Sunday, September 29, 2013

FIBULA OF AIR FORCE PILOT SHOT DOWN OVER PAPUA IN 1944 BURIED IN UTAH

More of his remains and that of his co-pilot may be at the remote Papuan crash site, but the Air Force recovery team is confronted with the danger of an unexploded 500-pound bomb imbedded in the downed bomber’s wreckage.

BURIAL SET FOR WWII AIRMAN MISSING SINCE 1944

Associated Press
September 27, 2013

The partial remains of a World War II pilot who crashed over a Pacific Ocean island nearly 70 years ago will be buried Saturday with full military honors in Utah.

U.S. Air Force 2nd Lt. Vernal J. Bird disappeared over Papua New Guinea on a 1944 bombing run of Japanese airfields there. He was 25.

The crash site was located 12 years ago, but it wasn't until this summer that the Air Force was able to identify partial remains found there as belonging to Bird.

Those remains — only a single leg bone was recovered — arrived Wednesday inside a flag-draped casket on an airliner at Salt Lake City International Airport.

Relatives are hoping a full excavation of the crash site will yield more remains, Lorna Bird Snyder, the airman's niece, told The Associated Press.

The Air Force is moving cautiously because a 500-pound unexploded bomb is still attached to the A-20G Havoc bomber.

The remains of Bird's co-pilot, Staff Sgt. Roy Davis from New Hampshire, have not been found.

Bird had 13 siblings but only one survives, Snyder said. Elaine Bird Jack, 92, of Eugene, Ore., is in Utah for Saturday's burial at Evergreen Cemetery in Springville.

Jack provided a DNA sample that was used to identify her brother's fibula, the outer and thinner of the two long bones of a lower leg.

The crash site on a forested mountainside was discovered in 2001 by a Papuan national, who delivered the fibula along with engine identification plates of the bomber to an American recovery team.

The Air Force identified the bone as Bird's in July.

In the airman's last letter to his family, he described how he flew his light bomber barely above tree-top level, saying "we fly right in the leaves at times." It was written two days before his bomber went down March 12, 1944.

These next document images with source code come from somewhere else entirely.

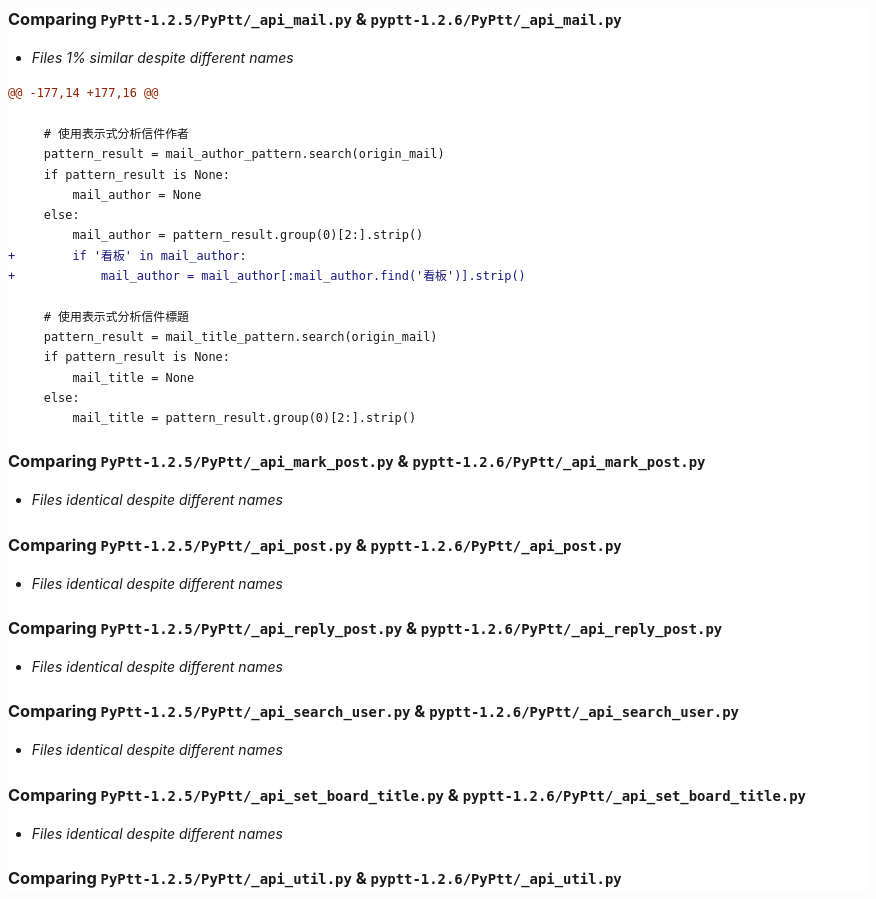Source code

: ### Comparing `PyPtt-1.2.5/PyPtt/_api_mail.py` & `pyptt-1.2.6/PyPtt/_api_mail.py`

 * *Files 1% similar despite different names*

```diff
@@ -177,14 +177,16 @@
 
     # 使用表示式分析信件作者
     pattern_result = mail_author_pattern.search(origin_mail)
     if pattern_result is None:
         mail_author = None
     else:
         mail_author = pattern_result.group(0)[2:].strip()
+        if '看板' in mail_author:
+            mail_author = mail_author[:mail_author.find('看板')].strip()
 
     # 使用表示式分析信件標題
     pattern_result = mail_title_pattern.search(origin_mail)
     if pattern_result is None:
         mail_title = None
     else:
         mail_title = pattern_result.group(0)[2:].strip()
```

### Comparing `PyPtt-1.2.5/PyPtt/_api_mark_post.py` & `pyptt-1.2.6/PyPtt/_api_mark_post.py`

 * *Files identical despite different names*

### Comparing `PyPtt-1.2.5/PyPtt/_api_post.py` & `pyptt-1.2.6/PyPtt/_api_post.py`

 * *Files identical despite different names*

### Comparing `PyPtt-1.2.5/PyPtt/_api_reply_post.py` & `pyptt-1.2.6/PyPtt/_api_reply_post.py`

 * *Files identical despite different names*

### Comparing `PyPtt-1.2.5/PyPtt/_api_search_user.py` & `pyptt-1.2.6/PyPtt/_api_search_user.py`

 * *Files identical despite different names*

### Comparing `PyPtt-1.2.5/PyPtt/_api_set_board_title.py` & `pyptt-1.2.6/PyPtt/_api_set_board_title.py`

 * *Files identical despite different names*

### Comparing `PyPtt-1.2.5/PyPtt/_api_util.py` & `pyptt-1.2.6/PyPtt/_api_util.py`
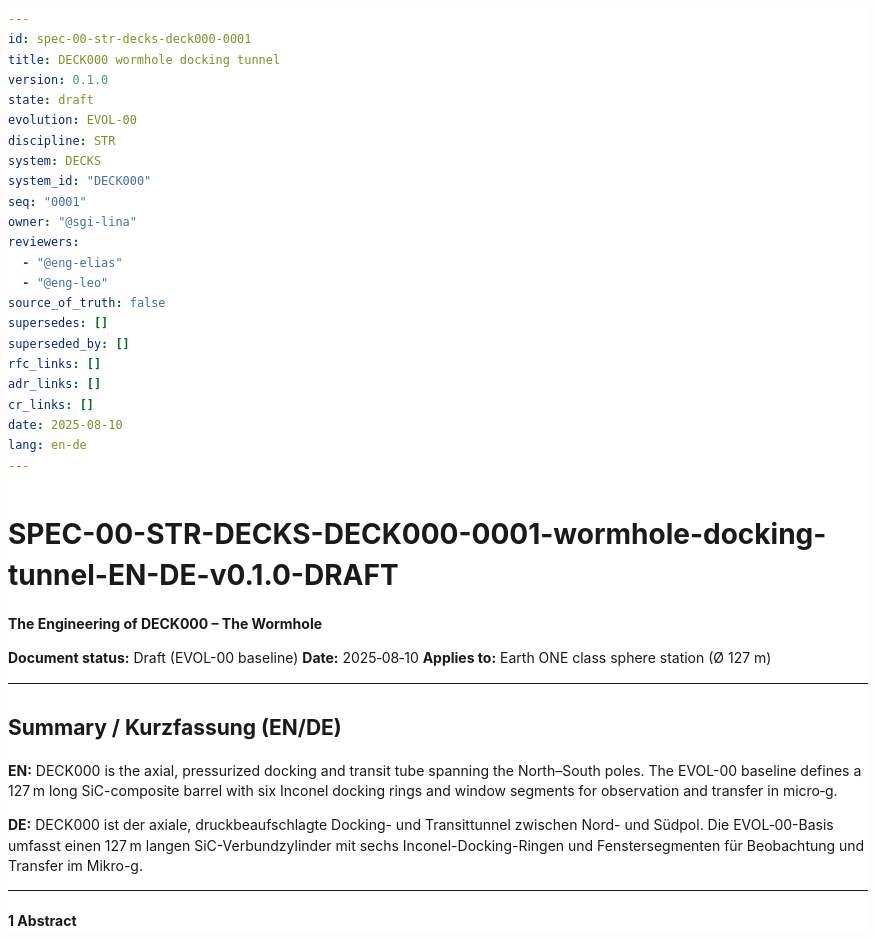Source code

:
 ```yaml
---
id: spec-00-str-decks-deck000-0001
title: DECK000 wormhole docking tunnel
version: 0.1.0
state: draft
evolution: EVOL-00
discipline: STR
system: DECKS
system_id: "DECK000"
seq: "0001"
owner: "@sgi-lina"
reviewers:
  - "@eng-elias"
  - "@eng-leo"
source_of_truth: false
supersedes: []
superseded_by: []
rfc_links: []
adr_links: []
cr_links: []
date: 2025-08-10
lang: en-de
---
```


# SPEC-00-STR-DECKS-DECK000-0001-wormhole-docking-tunnel-EN-DE-v0.1.0-DRAFT

**The Engineering of DECK000 – The Wormhole**

**Document status:** Draft (EVOL-00 baseline)
**Date:** 2025‑08‑10
**Applies to:** Earth ONE class sphere station (Ø 127 m)

---

## Summary / Kurzfassung (EN/DE)

**EN:** DECK000 is the axial, pressurized docking and transit tube spanning the North–South poles. The EVOL-00 baseline defines a 127 m long SiC-composite barrel with six Inconel docking rings and window segments for observation and transfer in micro‑g.

**DE:** DECK000 ist der axiale, druckbeaufschlagte Docking- und Transittunnel zwischen Nord- und Südpol. Die EVOL‑00-Basis umfasst einen 127 m langen SiC-Verbundzylinder mit sechs Inconel-Docking-Ringen und Fenstersegmenten für Beobachtung und Transfer im Mikro-g.

---

#### 1 Abstract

His niece spent years researching where — over the Pacific Ocean or New Guinea — his plane might have gone down. She compared boxes of the airman's letters against records of the American-Australian effort against the Japanese.

If not for Snyder's dogged efforts, the recovered bone might never have gotten a DNA comparison.

Vernal Bird was born Oct. 29, 1918, in Lindon to Walter F. and Christina Pearsson Ash Bird. He attended schools in Lindon and Pleasant Grove. The family later moved to Springville, another Utah County town, according to an obituary.

About 150 distant relatives showed up at the Salt Lake airport to witness the arrival of his casket. None of them knew the man personally; his younger sister is the only one who has a distant memory of him, Snyder said.

But relatives never forgot him, and they kept the airman's smiling portrait among family mementos.

"My parents of course loved him," Snyder said. "They instilled in us that Vernal was an honorable, brave, intelligent young man. We loved his picture."